It was fair when Microsoft started the anti-Google ‘Scroogled’ campaign to spread around the word about what happens to your online privacy and data if you use Google products like Chrome, Gmail, G-Chat, Google+ and Google Search. But, Microsoft really crossed the line when they started selling Scroogled Merchandise – in its own official Microsoft Store – and earning though bad advertising of Google.
These Anti-Google products are readily available on the Microsoft Store and majorly include t-shirts, caps and mugs with puns against Google products and signs of being Scroogled. The product description clearly defines Google as a spider and its products as the spider web. Further, Microsoft goes ahead to describe a Google user, a fly, who gets trapped and knows what happens next.
Well, Microsoft sure has taken its Scroogled campaign to another level, but will this campaign really boost up the number of Bing users? Microsoft said that unlike Google search results, which are sold and highly biased, search results produced by its search engine, Bing are completely honest. Whatever, the facts be, Microsoft cannot justify its honesty by selling Anti-Google Products. While it would have been completely acceptable if some private persons were making or marketing these products, a company like Microsoft seeling such products, just doesn’t jell!
Honestly, being a Windows and a Bing fan myself, I don’t support these products. But, if you do, have a look at the Microsoft Store, where the Scroogled T-shorts cost $12 each, the mugs $8 (which are sold out by the way) and the hats cost $15 each.
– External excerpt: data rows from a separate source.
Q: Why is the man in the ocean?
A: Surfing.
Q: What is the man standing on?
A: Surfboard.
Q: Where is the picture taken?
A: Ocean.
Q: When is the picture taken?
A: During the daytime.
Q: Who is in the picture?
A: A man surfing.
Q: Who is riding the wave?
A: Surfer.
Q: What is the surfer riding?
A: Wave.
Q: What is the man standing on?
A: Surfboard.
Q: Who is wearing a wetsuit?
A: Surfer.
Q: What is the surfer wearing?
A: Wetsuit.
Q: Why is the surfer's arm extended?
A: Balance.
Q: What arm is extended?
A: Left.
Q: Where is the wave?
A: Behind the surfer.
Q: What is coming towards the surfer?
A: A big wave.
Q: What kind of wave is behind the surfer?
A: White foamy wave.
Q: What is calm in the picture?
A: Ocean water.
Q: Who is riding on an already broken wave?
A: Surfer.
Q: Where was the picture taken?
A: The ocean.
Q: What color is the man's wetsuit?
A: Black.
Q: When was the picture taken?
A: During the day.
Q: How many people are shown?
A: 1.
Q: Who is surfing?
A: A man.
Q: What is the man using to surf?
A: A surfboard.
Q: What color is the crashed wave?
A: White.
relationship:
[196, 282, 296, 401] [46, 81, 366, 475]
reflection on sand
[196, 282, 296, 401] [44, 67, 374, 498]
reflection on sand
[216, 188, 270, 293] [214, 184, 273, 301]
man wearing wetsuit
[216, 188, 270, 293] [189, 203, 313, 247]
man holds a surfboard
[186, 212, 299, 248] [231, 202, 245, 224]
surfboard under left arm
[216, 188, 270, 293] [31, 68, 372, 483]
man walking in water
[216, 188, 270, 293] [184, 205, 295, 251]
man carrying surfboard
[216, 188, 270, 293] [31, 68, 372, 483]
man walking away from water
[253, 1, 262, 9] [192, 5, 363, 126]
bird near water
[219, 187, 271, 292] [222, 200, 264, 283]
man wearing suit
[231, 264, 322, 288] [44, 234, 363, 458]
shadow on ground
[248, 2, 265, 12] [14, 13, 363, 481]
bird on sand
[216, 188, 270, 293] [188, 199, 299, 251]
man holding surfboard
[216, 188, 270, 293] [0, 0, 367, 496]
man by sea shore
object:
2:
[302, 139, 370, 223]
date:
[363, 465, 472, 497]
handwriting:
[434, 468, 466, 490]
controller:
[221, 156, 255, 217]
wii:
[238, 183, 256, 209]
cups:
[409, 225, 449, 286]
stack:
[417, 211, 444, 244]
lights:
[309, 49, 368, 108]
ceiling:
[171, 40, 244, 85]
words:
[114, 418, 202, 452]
The gray hoodie saying “Don’t get Scroogled” costs the highest at $26. Its product description reads that the hoodie will keep you warm, while you show the world that you are done being Scroogled and letting Google make money out of your digital life!
So on, so forth, not just scroogled, other terminologies developed by Microsoft in the Google undermining process include humbugged, gulled, duped, hoodwinged, hornswoggled and much more.